Exercise.
Take the data below and copy exactly the lines starting at the one with "32: (128, 234, 1.60)" and finishing at the one with "38: (136, 148, 1.60)", both included.

Data under study Start Marker

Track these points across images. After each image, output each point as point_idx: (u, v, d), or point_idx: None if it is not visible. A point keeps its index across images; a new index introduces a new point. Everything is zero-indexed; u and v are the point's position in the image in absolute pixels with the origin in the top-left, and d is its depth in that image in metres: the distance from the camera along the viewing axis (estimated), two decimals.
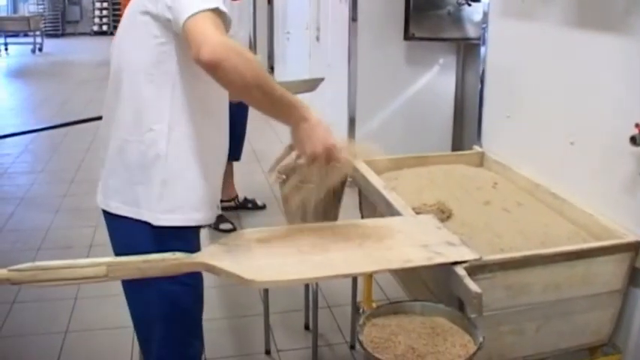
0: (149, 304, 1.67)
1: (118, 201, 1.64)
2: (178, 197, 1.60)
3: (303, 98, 1.58)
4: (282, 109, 1.48)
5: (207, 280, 2.92)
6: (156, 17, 1.52)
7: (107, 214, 1.69)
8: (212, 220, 1.71)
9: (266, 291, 2.83)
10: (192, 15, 1.39)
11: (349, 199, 2.82)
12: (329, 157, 1.51)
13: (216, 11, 1.42)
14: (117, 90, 1.62)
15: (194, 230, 1.67)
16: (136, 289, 1.67)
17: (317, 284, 2.58)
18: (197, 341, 1.78)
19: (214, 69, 1.37)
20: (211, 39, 1.36)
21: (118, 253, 1.61)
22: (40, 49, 13.02)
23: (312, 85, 3.62)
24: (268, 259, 1.55)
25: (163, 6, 1.49)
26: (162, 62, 1.55)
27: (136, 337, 1.84)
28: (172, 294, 1.65)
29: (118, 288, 1.73)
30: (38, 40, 13.01)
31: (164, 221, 1.60)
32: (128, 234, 1.60)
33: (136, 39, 1.57)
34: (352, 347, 2.90)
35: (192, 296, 1.75)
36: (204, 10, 1.40)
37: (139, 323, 1.74)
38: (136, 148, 1.60)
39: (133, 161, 1.60)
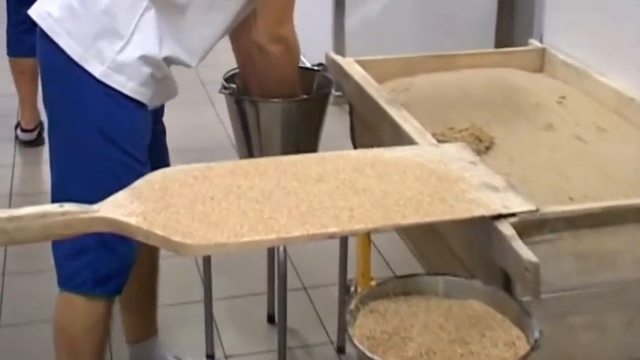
0: None
1: None
2: None
3: None
4: None
5: None
6: None
7: None
8: None
9: (207, 263, 2.82)
10: None
11: (335, 123, 2.76)
12: None
13: None
14: None
15: None
16: None
17: (285, 251, 2.56)
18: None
19: (260, 53, 2.17)
20: (271, 25, 2.15)
21: None
22: None
23: None
24: (210, 212, 1.55)
25: None
26: None
27: None
28: None
29: None
30: None
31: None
32: None
33: None
34: (340, 350, 2.92)
35: None
36: None
37: None
38: None
39: None
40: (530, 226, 1.67)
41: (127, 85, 2.06)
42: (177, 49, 2.13)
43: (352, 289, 2.81)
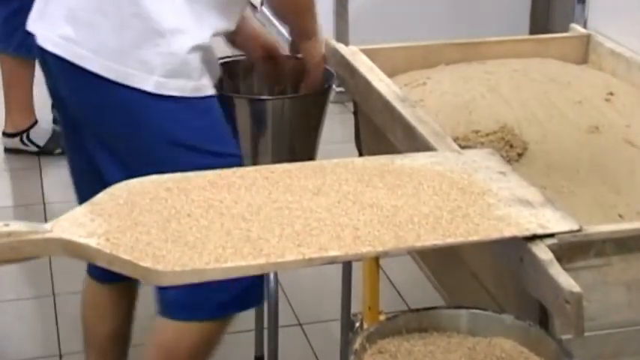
0: None
1: None
2: None
3: None
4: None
5: (74, 283, 2.85)
6: None
7: None
8: None
9: None
10: None
11: (337, 124, 2.72)
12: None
13: None
14: None
15: None
16: None
17: (277, 279, 2.56)
18: None
19: None
20: None
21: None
22: None
23: None
24: (186, 231, 1.55)
25: None
26: None
27: None
28: None
29: None
30: None
31: None
32: None
33: None
34: None
35: None
36: None
37: None
38: None
39: None
40: (572, 249, 1.65)
41: (186, 87, 2.05)
42: (218, 21, 2.12)
43: (357, 324, 2.76)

Data under study End Marker

Task answer.
32: (128, 234, 1.60)
33: (136, 39, 1.57)
34: (352, 347, 2.90)
35: (192, 296, 1.75)
36: (204, 10, 1.40)
37: (139, 323, 1.74)
38: (136, 148, 1.60)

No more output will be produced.